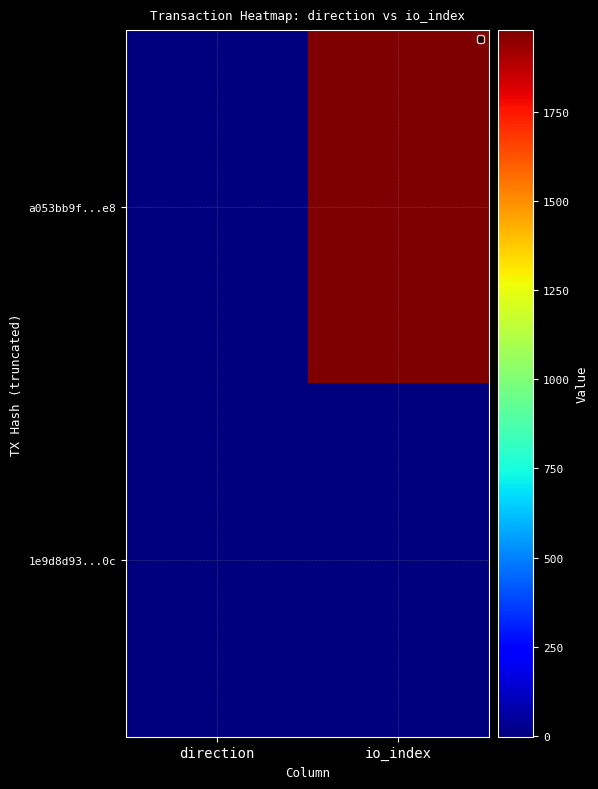

How many series are shown in this chart?

2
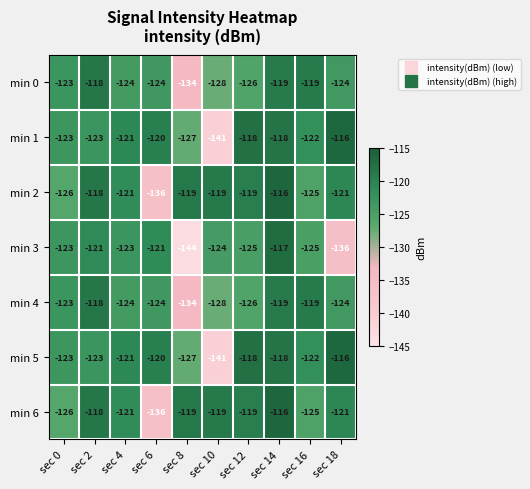

The value of min 0 at sec 12 is -35. True or false?

False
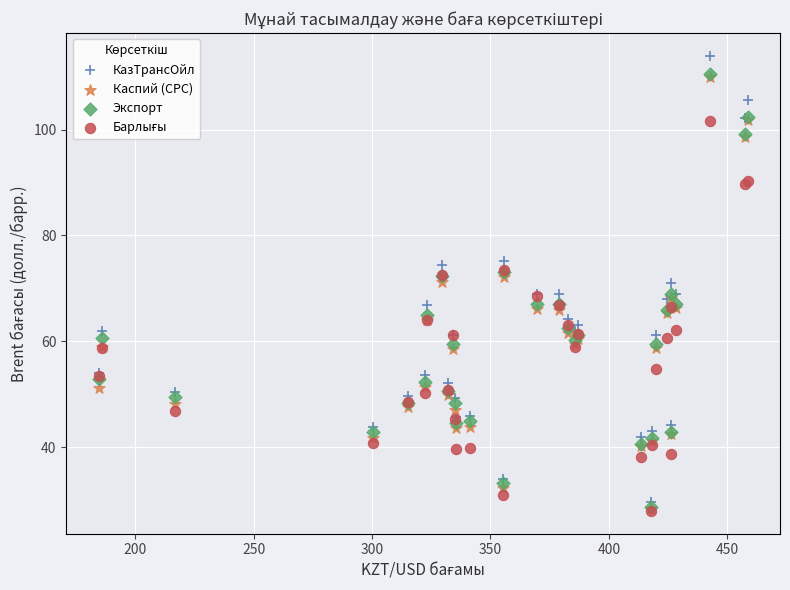

Which series contains the highest Y value?

КазТрансОйл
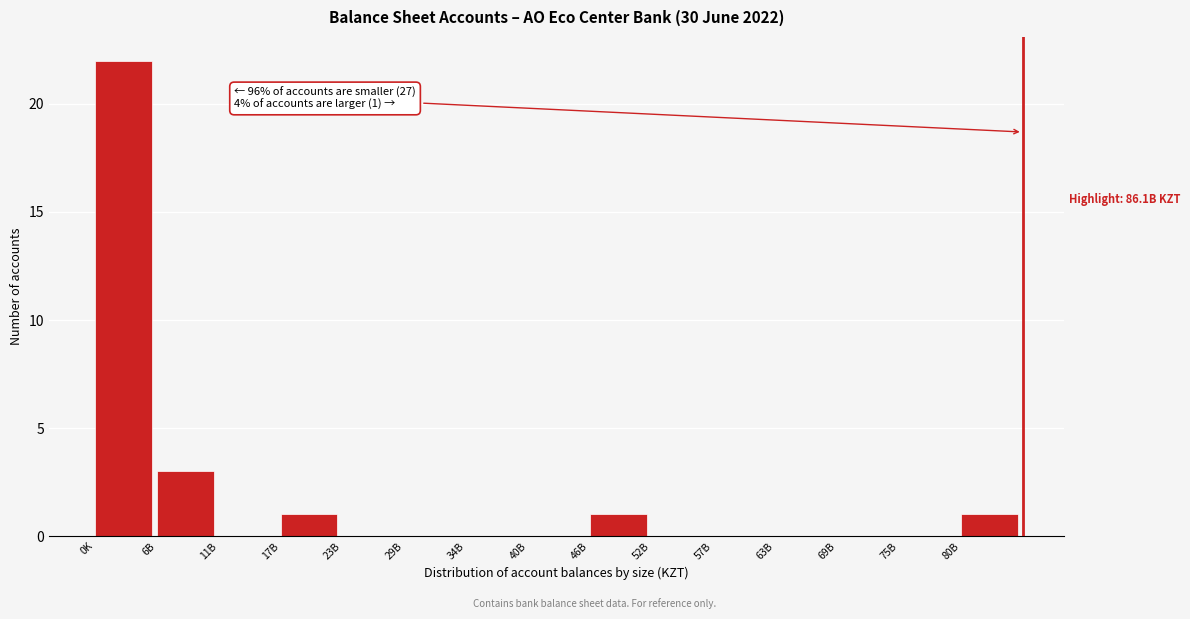

Reading left to right, transcribe all the data shown in this chart.

0K=22	6B=3	11B=0	17B=1	23B=0	29B=0	34B=0	40B=0	46B=1	52B=0	57B=0	63B=0	69B=0	75B=0	80B=1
····················
§ WORK INSTRUCTION
Which lines of the entries contain the word "value"? Copy out each of those lines in full.

§ SOLVED EXERCISE
The value of min 0 at sec 12 is -35. True or false?
Which series contains the highest Y value?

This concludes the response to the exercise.